Apoio à greve dos trabalhadores da construção civil

Sr. Presidente, caras vereadoras, caros vereadores, amigas e amigos que nos acompanham da galeria, pela TV Câmara e pela internet, desde a meia-noite de hoje os trabalhadores da Construção Civil de São Paulo estão em greve.

O Sintracon, Sindicato dos Trabalhadores da Construção Civil, sempre pautou as negociações da Convenção Coletiva de Trabalho no diálogo. A greve é o último recurso, quando os representantes patronais se recusam a avançar nesse diálogo ou querem retirar direitos dos trabalhadores.

Na gestão do Presidente Ramalho da Construção, o Sintracon conquistou para a categoria: 12 anos seguidos de aumento salarial acima da inflação; café da manhã; uniforme e equipamentos de segurança; banheiros e vestiários dignos.

Agora, algumas dessas conquistas estão em risco. E apesar de toda a disposição ao diálogo demonstrada pelo Sintracon, a categoria não vai aceitar retrocessos. E por isso 270 mil trabalhadores da construção civil estão em greve.

O Brasil passou por uma reforma trabalhista extremamente perversa para com os trabalhadores brasileiros. A ponto de ser permitido que a mulher grávida realize atividades insalubres, e com o trabalho intermitente hoje temos empregos precários que, ao final de um mês, não garantem sequer o salário mínimo ao trabalhador.

Por isso é tão importante essa mobilização do Sintracon, com apoio de diversos sindicatos de outras categorias porque neste ano a luta não é apenas pela valorização, dignidade e segurança do trabalhador. A luta é contra a precarização generalizada das relações de trabalho.

Para que o desenvolvimento do País aconteça, trabalhadores e empresários precisam estar lado a lado, um respeitando os direitos do outro porque um precisa do outro. Mas, quando o trabalhador é desrespeitado, eu e meu pai Ramalho da Construção temos lado: e o lado é do trabalhador.

Todo o meu apoio à grande mobilização dos trabalhadores da construção civil, que ficarão de braços cruzados até que o patronal volte à mesa de negociações sem ameaças aos direitos conquistados pela categoria.

Por isso hoje eu protocolei uma moção de apoio à greve iniciada pelo setor da construção civil sendo liderada pelo Presidente Ramalho da Construção, Presidente do Sindicato dos Trabalhadores do Setor da Construção Civil de São Paulo.

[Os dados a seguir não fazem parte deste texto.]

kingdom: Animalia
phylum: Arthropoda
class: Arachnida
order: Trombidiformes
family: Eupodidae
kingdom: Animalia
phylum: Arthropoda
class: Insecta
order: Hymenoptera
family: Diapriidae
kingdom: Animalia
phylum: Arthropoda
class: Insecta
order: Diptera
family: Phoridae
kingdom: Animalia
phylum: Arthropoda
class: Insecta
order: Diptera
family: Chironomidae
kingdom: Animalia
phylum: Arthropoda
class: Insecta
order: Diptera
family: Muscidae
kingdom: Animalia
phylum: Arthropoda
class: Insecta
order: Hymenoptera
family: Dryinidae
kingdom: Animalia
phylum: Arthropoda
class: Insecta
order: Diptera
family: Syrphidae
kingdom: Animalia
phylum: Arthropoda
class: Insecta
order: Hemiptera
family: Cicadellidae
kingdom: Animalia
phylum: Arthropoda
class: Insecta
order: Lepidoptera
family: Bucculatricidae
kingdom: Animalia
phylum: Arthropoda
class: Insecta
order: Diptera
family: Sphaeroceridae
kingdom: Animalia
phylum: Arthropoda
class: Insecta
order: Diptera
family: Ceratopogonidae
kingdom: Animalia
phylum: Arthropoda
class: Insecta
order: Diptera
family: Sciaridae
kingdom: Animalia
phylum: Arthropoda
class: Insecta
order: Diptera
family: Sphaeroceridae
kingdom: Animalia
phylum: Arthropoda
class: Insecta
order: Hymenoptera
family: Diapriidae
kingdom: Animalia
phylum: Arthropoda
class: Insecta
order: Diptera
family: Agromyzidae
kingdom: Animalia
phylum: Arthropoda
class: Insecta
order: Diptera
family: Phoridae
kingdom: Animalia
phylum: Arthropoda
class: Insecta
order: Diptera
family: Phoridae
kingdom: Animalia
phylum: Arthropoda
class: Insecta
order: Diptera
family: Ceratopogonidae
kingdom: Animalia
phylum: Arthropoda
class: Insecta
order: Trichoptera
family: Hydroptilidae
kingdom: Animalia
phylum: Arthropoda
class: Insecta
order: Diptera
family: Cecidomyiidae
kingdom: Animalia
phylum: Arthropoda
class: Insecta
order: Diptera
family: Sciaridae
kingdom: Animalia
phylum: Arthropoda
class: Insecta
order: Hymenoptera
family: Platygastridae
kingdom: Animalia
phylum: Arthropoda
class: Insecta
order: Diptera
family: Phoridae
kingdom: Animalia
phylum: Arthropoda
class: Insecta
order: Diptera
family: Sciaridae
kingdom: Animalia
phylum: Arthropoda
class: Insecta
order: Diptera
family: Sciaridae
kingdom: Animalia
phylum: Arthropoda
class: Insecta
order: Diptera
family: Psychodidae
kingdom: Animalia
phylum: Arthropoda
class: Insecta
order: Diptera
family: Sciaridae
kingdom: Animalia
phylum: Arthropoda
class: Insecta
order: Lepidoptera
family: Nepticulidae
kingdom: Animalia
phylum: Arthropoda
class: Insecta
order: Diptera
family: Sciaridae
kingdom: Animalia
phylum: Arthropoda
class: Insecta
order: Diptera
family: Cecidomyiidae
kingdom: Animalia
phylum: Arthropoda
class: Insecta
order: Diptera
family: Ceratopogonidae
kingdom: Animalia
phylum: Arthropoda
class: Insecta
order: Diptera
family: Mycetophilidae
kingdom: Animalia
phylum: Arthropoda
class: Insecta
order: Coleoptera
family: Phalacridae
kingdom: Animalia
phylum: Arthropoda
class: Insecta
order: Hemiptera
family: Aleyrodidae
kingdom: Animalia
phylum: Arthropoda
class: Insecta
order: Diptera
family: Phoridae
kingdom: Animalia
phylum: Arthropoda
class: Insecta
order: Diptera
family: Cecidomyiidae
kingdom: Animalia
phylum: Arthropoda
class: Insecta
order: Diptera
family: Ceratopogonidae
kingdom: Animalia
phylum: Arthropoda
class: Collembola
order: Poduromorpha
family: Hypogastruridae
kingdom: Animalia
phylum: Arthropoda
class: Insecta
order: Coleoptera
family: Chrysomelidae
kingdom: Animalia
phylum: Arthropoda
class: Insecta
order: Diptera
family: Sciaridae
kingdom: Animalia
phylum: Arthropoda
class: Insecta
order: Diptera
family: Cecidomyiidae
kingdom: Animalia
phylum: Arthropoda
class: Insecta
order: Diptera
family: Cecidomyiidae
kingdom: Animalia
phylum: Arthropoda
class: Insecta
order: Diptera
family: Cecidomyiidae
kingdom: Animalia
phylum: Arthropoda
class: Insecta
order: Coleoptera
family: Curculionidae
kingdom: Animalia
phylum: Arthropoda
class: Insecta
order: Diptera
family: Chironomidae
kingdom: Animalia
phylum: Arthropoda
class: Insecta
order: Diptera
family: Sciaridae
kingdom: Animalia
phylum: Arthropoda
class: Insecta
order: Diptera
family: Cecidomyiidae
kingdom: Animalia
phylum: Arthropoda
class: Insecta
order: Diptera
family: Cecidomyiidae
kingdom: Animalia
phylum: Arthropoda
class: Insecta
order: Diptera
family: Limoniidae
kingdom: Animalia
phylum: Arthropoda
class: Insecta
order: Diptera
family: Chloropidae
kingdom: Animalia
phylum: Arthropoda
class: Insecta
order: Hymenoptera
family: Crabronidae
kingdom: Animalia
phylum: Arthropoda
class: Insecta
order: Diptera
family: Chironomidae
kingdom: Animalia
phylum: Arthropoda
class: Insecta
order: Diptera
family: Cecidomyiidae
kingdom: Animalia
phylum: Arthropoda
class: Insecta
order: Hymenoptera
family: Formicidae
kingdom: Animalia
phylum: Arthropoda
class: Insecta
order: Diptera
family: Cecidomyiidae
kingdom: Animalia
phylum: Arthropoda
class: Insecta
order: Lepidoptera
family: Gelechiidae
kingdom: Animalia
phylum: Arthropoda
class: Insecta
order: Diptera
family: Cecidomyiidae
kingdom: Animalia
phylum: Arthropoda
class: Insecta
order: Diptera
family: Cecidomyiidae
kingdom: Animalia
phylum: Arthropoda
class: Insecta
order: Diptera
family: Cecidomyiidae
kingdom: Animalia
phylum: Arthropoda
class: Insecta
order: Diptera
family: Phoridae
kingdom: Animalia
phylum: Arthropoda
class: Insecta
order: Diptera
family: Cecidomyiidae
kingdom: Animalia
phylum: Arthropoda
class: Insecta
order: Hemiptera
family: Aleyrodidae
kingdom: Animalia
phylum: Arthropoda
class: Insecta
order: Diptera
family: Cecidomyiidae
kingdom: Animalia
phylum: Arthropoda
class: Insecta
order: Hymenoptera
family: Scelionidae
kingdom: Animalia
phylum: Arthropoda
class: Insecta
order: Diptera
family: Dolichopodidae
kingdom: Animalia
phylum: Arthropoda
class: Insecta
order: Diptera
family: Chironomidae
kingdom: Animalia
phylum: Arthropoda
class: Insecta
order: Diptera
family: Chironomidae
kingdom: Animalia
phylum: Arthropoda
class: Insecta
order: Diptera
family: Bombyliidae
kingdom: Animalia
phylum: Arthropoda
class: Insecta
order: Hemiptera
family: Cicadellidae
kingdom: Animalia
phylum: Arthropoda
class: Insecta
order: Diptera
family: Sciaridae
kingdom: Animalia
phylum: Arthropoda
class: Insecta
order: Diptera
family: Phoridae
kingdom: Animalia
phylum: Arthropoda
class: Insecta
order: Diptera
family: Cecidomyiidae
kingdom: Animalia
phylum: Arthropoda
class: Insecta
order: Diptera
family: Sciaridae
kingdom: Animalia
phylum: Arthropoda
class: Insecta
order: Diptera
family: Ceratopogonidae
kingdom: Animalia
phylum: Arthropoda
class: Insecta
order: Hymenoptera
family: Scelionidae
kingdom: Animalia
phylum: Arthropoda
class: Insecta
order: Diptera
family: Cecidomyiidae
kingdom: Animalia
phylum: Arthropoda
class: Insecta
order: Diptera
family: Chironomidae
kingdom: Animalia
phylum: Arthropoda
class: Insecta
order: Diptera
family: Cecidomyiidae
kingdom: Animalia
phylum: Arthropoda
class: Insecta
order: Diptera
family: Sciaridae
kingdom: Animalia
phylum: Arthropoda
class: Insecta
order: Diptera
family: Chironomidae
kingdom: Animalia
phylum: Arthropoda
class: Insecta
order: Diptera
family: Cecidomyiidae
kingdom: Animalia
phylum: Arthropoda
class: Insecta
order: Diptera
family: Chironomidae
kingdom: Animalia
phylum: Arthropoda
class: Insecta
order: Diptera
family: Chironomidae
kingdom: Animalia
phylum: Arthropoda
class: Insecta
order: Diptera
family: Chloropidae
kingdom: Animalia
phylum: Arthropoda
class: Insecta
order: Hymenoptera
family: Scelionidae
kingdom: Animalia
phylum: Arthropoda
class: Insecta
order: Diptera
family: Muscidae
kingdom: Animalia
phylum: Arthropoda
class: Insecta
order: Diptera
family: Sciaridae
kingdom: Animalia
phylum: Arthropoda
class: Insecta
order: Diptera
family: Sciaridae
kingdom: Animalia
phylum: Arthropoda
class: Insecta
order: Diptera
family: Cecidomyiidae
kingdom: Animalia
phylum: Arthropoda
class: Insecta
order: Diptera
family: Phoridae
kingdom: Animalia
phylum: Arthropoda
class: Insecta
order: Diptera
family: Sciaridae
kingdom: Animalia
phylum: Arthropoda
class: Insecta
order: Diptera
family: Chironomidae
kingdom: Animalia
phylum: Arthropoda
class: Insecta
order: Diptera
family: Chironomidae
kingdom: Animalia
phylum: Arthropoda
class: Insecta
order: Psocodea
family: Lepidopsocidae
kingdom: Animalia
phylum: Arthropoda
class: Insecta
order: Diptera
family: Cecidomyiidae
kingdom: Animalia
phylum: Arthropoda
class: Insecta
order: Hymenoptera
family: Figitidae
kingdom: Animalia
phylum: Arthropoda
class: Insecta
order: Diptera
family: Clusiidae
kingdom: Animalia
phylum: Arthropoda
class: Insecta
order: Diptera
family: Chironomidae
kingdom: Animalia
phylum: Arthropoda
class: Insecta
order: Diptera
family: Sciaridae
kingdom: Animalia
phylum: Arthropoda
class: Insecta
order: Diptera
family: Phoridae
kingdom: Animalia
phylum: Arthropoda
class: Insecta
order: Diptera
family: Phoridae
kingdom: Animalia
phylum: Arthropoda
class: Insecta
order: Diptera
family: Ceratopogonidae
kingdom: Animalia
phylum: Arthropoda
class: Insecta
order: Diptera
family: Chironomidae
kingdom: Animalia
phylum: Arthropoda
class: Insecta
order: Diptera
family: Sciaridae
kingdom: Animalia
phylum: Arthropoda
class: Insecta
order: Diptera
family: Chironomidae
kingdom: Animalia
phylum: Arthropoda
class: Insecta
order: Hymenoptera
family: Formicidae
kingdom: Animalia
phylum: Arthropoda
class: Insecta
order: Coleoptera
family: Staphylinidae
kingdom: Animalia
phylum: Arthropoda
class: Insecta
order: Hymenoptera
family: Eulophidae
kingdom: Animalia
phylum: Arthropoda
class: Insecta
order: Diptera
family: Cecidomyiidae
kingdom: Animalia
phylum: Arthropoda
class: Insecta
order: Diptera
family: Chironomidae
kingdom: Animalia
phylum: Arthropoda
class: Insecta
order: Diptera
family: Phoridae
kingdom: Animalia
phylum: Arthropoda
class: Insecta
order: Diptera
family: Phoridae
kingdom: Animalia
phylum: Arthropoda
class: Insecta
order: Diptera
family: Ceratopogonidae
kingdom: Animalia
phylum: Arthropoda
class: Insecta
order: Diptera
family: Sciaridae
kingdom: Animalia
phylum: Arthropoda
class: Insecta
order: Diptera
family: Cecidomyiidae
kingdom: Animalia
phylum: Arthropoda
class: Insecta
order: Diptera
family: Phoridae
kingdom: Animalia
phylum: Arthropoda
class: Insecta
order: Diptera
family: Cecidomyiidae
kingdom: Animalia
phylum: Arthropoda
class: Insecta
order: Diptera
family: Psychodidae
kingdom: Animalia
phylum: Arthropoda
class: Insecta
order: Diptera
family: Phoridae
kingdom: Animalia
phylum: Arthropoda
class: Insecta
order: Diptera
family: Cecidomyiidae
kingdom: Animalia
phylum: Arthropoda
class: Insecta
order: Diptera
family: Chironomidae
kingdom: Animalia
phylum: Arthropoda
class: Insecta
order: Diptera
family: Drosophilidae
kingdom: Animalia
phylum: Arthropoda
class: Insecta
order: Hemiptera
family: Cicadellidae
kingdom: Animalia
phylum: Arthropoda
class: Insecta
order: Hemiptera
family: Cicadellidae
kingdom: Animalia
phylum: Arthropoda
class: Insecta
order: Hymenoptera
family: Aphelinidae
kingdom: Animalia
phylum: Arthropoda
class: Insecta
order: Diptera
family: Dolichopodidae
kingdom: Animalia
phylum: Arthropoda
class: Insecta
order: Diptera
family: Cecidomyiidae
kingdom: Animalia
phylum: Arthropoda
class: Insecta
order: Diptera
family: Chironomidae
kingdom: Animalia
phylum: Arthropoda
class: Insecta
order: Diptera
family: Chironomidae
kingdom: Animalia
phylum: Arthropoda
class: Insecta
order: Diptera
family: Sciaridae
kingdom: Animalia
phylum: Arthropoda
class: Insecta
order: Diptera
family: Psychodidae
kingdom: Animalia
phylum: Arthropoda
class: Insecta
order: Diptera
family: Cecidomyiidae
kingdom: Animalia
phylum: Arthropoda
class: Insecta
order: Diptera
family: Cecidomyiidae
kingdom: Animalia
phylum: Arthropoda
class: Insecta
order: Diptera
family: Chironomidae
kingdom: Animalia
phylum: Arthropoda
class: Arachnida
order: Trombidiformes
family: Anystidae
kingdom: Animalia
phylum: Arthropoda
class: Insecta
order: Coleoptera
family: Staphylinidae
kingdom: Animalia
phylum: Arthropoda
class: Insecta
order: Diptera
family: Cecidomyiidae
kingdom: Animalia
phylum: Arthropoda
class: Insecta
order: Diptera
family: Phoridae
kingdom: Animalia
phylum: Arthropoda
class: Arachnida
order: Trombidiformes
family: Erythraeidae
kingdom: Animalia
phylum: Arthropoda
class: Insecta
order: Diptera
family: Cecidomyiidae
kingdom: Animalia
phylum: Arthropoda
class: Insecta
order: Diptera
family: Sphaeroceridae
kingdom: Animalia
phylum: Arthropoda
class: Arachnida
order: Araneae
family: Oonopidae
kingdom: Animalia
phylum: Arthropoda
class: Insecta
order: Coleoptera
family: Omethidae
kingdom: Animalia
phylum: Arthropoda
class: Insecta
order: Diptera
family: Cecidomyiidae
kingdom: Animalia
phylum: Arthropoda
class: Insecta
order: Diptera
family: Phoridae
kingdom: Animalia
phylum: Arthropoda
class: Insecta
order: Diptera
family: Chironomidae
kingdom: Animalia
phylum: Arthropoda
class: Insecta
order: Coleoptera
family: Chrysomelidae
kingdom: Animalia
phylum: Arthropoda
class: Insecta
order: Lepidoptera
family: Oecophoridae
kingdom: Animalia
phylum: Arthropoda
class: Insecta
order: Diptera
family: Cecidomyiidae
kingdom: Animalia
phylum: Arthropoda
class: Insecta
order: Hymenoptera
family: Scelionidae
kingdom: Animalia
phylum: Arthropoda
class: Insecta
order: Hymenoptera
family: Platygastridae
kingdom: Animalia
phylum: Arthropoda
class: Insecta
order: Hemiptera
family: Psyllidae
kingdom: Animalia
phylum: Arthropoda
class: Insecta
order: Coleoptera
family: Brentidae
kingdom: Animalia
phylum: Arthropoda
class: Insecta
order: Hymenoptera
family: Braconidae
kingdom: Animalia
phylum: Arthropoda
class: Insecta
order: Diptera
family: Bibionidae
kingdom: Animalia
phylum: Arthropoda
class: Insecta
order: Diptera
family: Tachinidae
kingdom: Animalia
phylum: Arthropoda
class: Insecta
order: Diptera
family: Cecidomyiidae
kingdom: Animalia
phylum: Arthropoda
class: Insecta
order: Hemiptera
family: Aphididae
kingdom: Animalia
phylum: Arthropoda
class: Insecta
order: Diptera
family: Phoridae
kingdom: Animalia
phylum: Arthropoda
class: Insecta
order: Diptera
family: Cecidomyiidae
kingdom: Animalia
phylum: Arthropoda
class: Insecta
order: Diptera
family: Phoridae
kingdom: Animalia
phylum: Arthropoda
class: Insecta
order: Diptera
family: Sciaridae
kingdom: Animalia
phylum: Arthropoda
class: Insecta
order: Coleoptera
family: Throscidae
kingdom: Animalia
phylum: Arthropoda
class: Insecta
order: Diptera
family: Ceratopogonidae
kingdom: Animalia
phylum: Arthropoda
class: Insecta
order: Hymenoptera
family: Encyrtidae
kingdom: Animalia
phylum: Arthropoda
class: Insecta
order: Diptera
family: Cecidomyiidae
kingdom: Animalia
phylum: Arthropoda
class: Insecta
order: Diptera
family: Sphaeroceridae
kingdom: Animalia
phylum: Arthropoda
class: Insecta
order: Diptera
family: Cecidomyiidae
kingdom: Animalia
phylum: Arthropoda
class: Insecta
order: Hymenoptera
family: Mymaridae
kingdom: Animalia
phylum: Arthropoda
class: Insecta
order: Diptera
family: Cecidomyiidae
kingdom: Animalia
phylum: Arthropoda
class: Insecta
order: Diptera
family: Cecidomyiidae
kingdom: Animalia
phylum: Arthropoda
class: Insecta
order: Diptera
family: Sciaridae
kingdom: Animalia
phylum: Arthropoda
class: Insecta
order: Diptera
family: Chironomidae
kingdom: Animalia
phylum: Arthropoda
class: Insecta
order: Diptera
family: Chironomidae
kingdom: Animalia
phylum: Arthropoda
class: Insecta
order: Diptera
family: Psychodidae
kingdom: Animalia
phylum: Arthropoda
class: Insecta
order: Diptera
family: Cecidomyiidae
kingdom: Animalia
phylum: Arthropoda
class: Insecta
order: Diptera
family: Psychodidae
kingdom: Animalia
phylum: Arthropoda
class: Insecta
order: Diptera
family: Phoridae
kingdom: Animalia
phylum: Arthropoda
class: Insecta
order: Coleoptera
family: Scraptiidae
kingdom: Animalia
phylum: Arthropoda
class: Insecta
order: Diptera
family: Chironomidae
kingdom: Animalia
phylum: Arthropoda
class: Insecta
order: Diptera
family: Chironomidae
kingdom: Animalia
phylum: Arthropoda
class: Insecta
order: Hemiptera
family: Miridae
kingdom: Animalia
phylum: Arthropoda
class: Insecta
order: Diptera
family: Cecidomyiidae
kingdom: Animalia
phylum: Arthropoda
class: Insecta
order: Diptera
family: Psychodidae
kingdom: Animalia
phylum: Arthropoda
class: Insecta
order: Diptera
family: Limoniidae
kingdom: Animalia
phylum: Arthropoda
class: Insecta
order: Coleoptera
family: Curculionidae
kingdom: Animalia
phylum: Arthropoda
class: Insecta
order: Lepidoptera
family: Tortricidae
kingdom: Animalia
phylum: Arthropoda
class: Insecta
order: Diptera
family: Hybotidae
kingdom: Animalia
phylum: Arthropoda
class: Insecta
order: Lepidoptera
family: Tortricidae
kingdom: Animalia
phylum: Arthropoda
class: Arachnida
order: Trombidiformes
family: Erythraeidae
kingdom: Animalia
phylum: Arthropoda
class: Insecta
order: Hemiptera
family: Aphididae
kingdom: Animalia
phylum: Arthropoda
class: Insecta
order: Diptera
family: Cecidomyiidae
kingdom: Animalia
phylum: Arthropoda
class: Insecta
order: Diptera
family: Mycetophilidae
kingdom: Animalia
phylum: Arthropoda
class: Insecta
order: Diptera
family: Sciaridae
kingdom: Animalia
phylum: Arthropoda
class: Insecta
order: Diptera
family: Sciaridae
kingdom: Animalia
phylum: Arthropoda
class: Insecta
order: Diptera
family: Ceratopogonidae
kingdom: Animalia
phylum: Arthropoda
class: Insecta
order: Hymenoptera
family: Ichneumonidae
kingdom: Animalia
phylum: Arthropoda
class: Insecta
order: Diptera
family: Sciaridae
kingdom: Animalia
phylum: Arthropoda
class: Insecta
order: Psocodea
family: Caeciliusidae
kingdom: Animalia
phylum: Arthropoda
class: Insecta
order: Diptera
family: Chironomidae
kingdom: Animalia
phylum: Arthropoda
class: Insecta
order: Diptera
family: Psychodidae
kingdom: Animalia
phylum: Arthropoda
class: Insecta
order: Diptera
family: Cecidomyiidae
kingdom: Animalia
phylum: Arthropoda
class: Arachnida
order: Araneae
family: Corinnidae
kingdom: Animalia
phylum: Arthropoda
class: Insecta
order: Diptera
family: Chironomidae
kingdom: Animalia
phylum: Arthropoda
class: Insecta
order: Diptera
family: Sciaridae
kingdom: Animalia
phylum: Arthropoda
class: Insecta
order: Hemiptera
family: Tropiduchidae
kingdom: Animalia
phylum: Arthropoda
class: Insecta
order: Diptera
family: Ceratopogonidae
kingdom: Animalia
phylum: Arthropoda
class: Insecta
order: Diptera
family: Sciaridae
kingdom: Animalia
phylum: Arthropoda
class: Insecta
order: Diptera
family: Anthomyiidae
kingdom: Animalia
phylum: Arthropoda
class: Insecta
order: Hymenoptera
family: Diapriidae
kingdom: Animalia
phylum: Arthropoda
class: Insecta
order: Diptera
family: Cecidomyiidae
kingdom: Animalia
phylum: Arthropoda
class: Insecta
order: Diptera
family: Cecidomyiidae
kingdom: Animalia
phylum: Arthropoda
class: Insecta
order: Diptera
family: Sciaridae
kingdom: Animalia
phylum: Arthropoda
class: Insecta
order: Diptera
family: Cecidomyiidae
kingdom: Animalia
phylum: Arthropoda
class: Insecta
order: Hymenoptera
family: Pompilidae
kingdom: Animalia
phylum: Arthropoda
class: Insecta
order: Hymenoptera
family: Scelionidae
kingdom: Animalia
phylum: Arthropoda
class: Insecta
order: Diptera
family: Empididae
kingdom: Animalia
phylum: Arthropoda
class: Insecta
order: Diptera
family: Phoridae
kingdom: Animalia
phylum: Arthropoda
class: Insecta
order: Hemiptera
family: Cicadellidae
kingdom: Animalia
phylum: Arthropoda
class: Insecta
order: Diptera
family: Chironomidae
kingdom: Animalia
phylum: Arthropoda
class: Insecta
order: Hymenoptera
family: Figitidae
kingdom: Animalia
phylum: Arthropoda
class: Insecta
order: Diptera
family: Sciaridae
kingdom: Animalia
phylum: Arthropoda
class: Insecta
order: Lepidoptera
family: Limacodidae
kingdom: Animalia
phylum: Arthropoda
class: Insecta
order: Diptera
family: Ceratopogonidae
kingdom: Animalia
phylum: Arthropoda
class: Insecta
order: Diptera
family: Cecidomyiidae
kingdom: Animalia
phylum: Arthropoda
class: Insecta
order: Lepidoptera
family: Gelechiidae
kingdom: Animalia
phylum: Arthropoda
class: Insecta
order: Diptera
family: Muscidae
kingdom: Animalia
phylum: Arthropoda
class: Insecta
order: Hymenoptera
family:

Essa mobilização é por causa de uma resistência, por causa de vários meses de tentativas de negociação, uma resistência ao diálogo, que vem inclusive com ameaças de retirada de direito de anos de luta perante a classe trabalhadora do setor da construção civil. É uma época que posso dizer que meu pai viveu no setor da construção civil, quando não havia banheiro, refeitório, chuveiro, café da manhã e nem equipamento de proteção individual.

Posso dizer que o Ramalho, toda a diretoria e vários outros trabalhadores que se uniram durante décadas para lutar por esses direitos, hoje, sofrem o risco de terem esses direitos segregados. Não podemos permitir isso e por isso a greve está acontecendo, por causa desse excesso, por causa dessas ameaças.

Trabalhador precisa ser respeitado para que a roda do desenvolvimento possa ser girada. Precisamos ter trabalhador e empresários juntos, um respeitando o direito do outro e precisamos sempre entender que o trabalhador é o mais desvalorizado da relação.

Queremos que o patrão esteja bem, com dinheiro no bolso e a empresa ótima, pois assim teremos mais oportunidades de emprego, melhores salários e mais dignidade no setor e com isso teremos nossa economia muito mais impulsionada, porque a construção civil é o setor que impulsiona a economia do Brasil e precisamos voltar o nosso olhar para esse setor.

O meu apoio à greve do setor da construção civil.